## Excerpted passage
'''
# 45NRTH Wolvhammer Winter Boot!



## Yoreskillz (Feb 10, 2011)

Looking forward to hearing reviews on these newly released boots and for those that may have not heard of them yet! I just bought some non-cycling specific boots this Spring or I'd be real tempted to get a pair straightway....:thumbsup:

45NRTH


----------



## Flats (Feb 3, 2011)

Review here.

I like the idea (I've been a winter rider for years), and they seem really nice, but to me spds and the chance of sliding out ice don't mix. Depends where you ride, to each their own, etc.

Edit- more of a preview than a review...


----------



## Thiel (Mar 7, 2012)

I just picked mine up. I'll probably ride with them Thursday or Sunday and will let you know!


----------



## rinafina (Dec 17, 2012)

Just checked it out- its a great looking boot- but looks bulky and maybe heavy. Looks like it would be good for under 20F but maybe too much if riding in the 30-40F range. Please post review...thanks


----------



## Giel (Jan 16, 2011)

Some good input on these puppies over here: http://forums.mtbr.com/fat-bikes/45nrth-winter-boot-807369.html


----------



## Giel (Jan 16, 2011)

http://forums.mtbr.com/fat-bikes/45nrth-winter-boot-807369.html


----------



## Thiel (Mar 7, 2012)

Rode mine tonight. Very nice.

My ride was 32 degrees F, for about 2.5 hour duration. About half an hour of that was standing around. Never even thought about my feet... they were perfectly comfortable.

I wore thin smartwool socks. Plenty of room for larger ski socks (I normally wear a 43 wide shoe, so I bought these boots in 44). Even with the extra room, I'm not swimming in them... though the strap around the top does help to make it feel like you're pulling the pedals with your legs a bit more than you're feet at times.
'''
Point tracking data
'''
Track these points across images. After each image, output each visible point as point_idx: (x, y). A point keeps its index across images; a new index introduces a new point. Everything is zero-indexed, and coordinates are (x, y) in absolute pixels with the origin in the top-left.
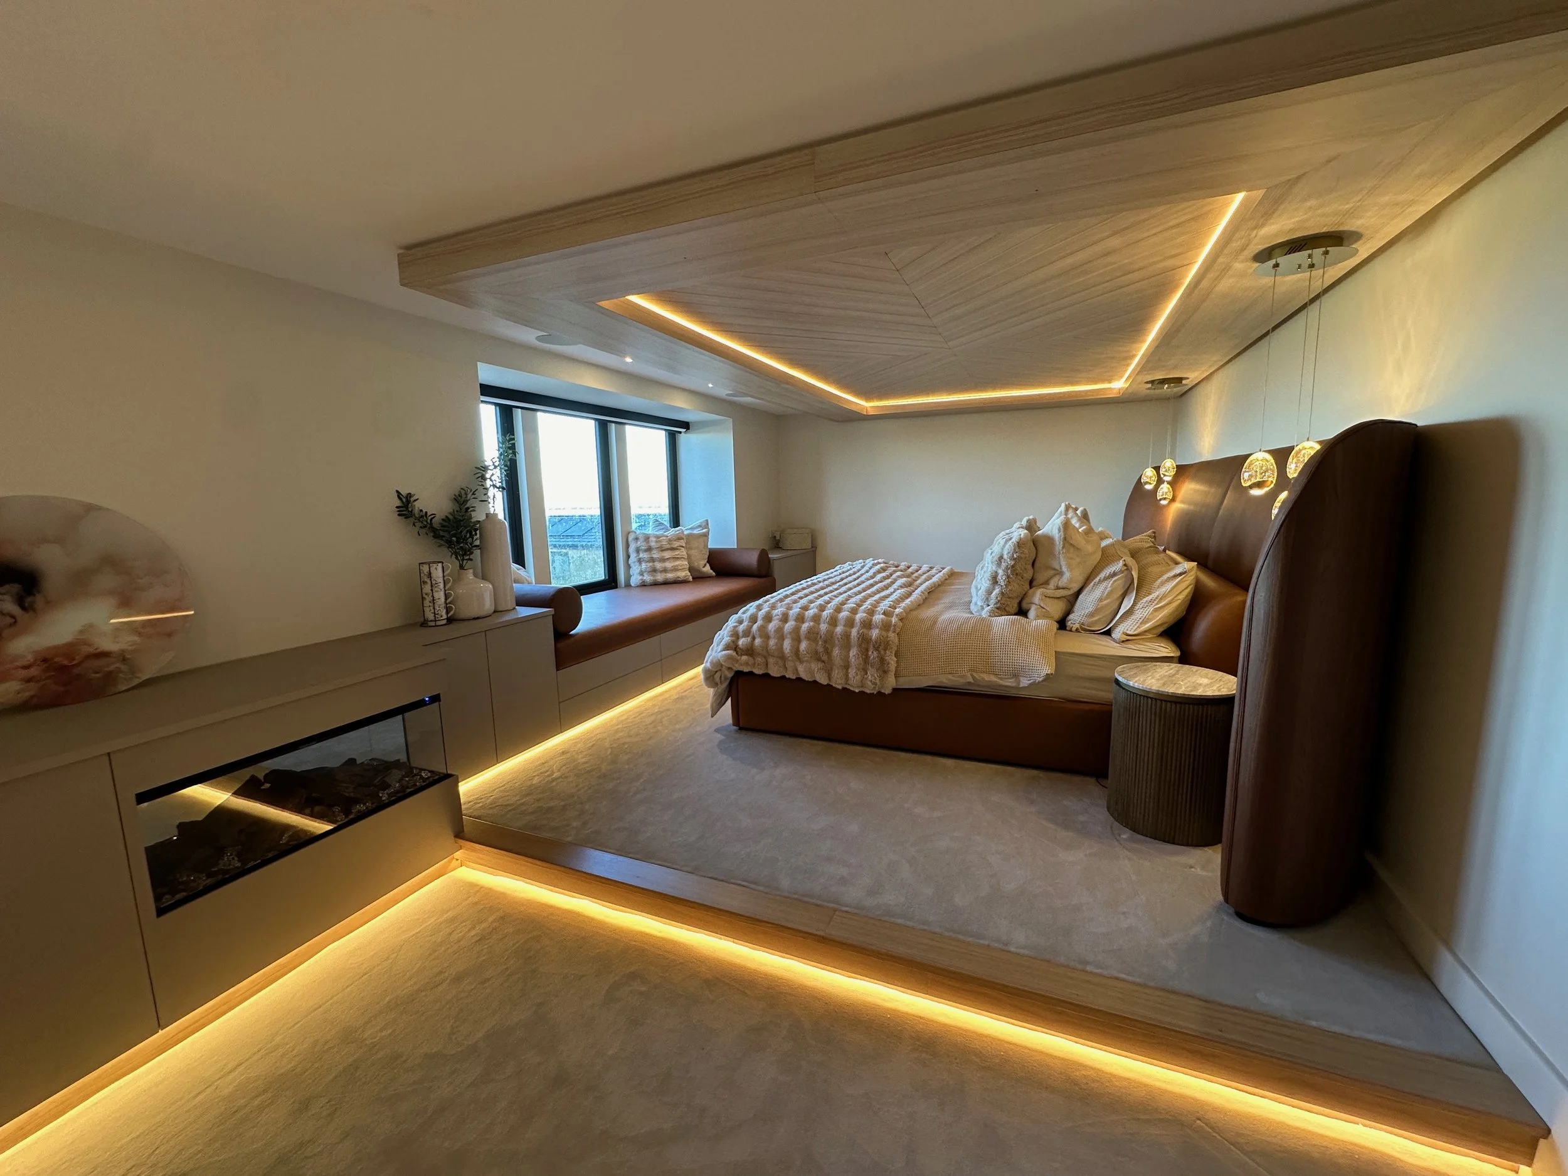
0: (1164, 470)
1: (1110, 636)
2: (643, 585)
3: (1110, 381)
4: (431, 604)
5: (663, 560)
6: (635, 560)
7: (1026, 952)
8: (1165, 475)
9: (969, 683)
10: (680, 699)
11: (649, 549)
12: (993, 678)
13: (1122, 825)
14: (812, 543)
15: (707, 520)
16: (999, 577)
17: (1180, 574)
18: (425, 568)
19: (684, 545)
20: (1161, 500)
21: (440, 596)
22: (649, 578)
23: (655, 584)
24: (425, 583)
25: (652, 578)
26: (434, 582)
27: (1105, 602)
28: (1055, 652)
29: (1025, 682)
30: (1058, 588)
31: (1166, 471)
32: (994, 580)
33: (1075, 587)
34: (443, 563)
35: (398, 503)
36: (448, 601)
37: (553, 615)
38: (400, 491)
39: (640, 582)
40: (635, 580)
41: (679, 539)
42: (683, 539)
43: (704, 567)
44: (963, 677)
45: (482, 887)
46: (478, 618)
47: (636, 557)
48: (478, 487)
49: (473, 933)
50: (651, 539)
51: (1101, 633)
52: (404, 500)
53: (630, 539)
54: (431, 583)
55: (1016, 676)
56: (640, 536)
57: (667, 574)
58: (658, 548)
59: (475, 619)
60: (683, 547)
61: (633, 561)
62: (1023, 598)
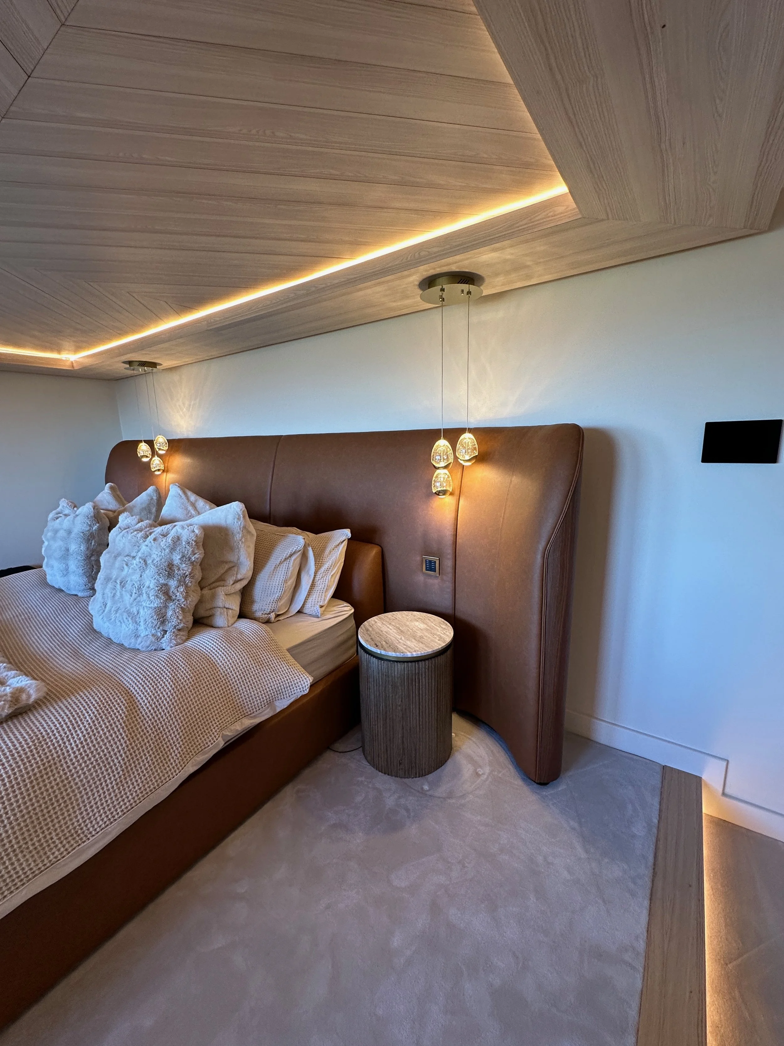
1: (304, 614)
3: (59, 352)
12: (247, 723)
13: (411, 777)
16: (173, 590)
17: (344, 541)
27: (286, 584)
28: (289, 652)
29: (282, 704)
30: (235, 581)
31: (159, 446)
33: (250, 574)
51: (296, 614)
62: (196, 607)
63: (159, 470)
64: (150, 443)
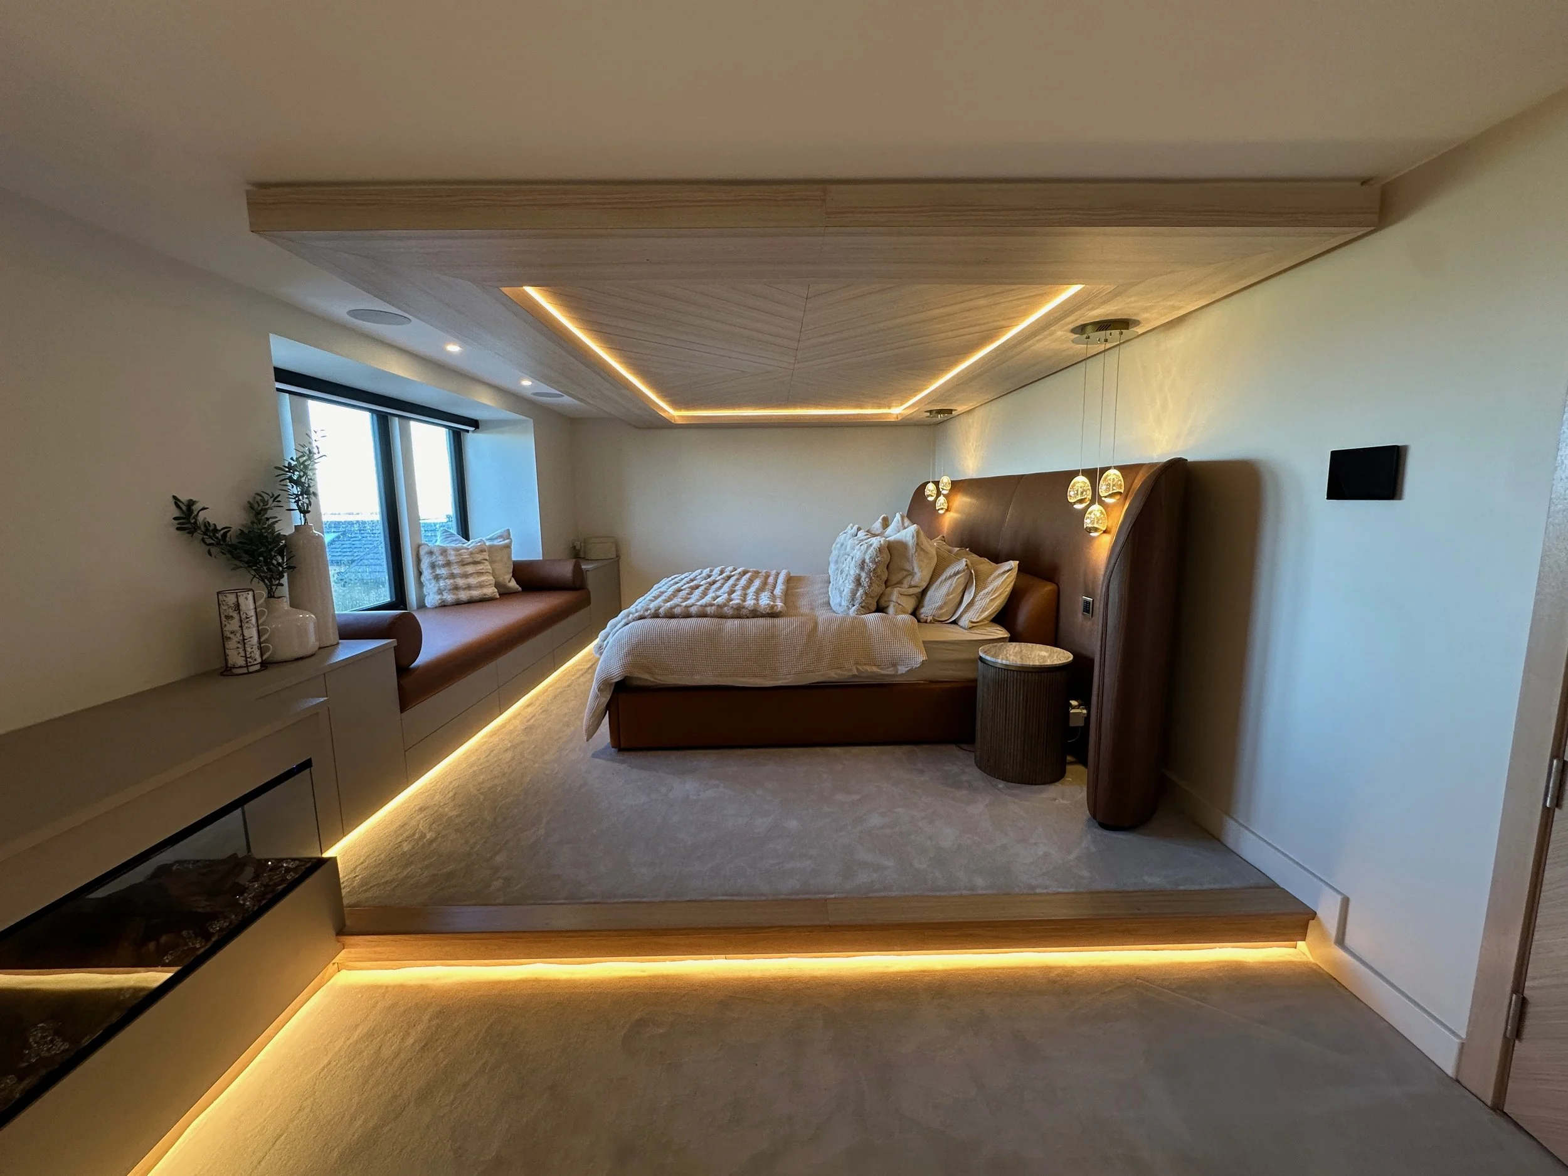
0: (942, 485)
1: (957, 624)
2: (443, 605)
3: (889, 407)
4: (239, 645)
5: (465, 576)
6: (431, 577)
7: (989, 892)
8: (943, 489)
9: (855, 676)
10: (528, 730)
11: (448, 564)
12: (875, 669)
13: (995, 777)
14: (617, 553)
15: (508, 530)
16: (863, 579)
17: (1009, 571)
18: (231, 599)
19: (488, 558)
20: (939, 510)
21: (252, 633)
22: (449, 596)
23: (458, 604)
24: (231, 617)
25: (454, 597)
26: (244, 616)
27: (951, 597)
28: (923, 642)
29: (902, 670)
30: (910, 587)
31: (944, 486)
32: (858, 582)
33: (924, 585)
34: (253, 591)
35: (177, 513)
36: (262, 640)
37: (395, 647)
38: (178, 497)
39: (440, 602)
40: (431, 600)
41: (482, 551)
42: (485, 551)
43: (509, 582)
44: (850, 670)
45: (387, 987)
46: (302, 658)
47: (431, 573)
48: (280, 492)
49: (411, 1041)
50: (449, 552)
51: (951, 623)
52: (184, 508)
53: (422, 552)
54: (240, 617)
55: (894, 665)
56: (435, 550)
57: (472, 592)
58: (460, 561)
59: (297, 659)
60: (486, 560)
61: (428, 577)
62: (880, 597)
63: (942, 509)
64: (937, 483)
'''
## Questions on the material
A) Print the passage of the Wolvhammer boot thread that begins with the words containing "Rode mine tonight." and ends with "feet at times.".
B) Carry on the forum thread about the Wolvhammer winter boot from the point where it stops.
The records have no connection to the forum thread about the winter boot.

## Your written answers
A)
Rode mine tonight. Very nice.

My ride was 32 degrees F, for about 2.5 hour duration. About half an hour of that was standing around. Never even thought about my feet... they were perfectly comfortable.

I wore thin smartwool socks. Plenty of room for larger ski socks (I normally wear a 43 wide shoe, so I bought these boots in 44). Even with the extra room, I'm not swimming in them... though the strap around the top does help to make it feel like you're pulling the pedals with your legs a bit more than you're feet at times.

B)
I went through several water features and even just plain walked through one: *these boots are waterproof.*

I haven't dialed in my cleats, but I had little trouble engaging and disengaging the boots from my pedals. They didn't seem too heavy either. Oh, and I look like a total badass when I'm wearing them.

I'd previously tried booties over MTB shoes: giant pain in the ass, the booties are trashed after three rides, and my feet still froze. These boots solve all three of those problems.

In summary, and to borrow a phrase: "If you have the means, I highly recommend picking some up."


----------



## Thiel (Mar 7, 2012)

A new low temp with the Wolvs last night. 9 degrees, very snowy, with a mid weight sock. Toasty. Worth it to never have to worry about your feet--and I had my feet in the snow quite a bit.


----------



## urmb (Oct 4, 2005)

They look promising. The outsole looks familiar. Just compared the picture on the Wolvhammer website to my Lake MXZ302s. The outsoles are the same. Not a con. I like my Lakes and really like steel tipped toe cleats on ice.

I couldn't find a wide version though.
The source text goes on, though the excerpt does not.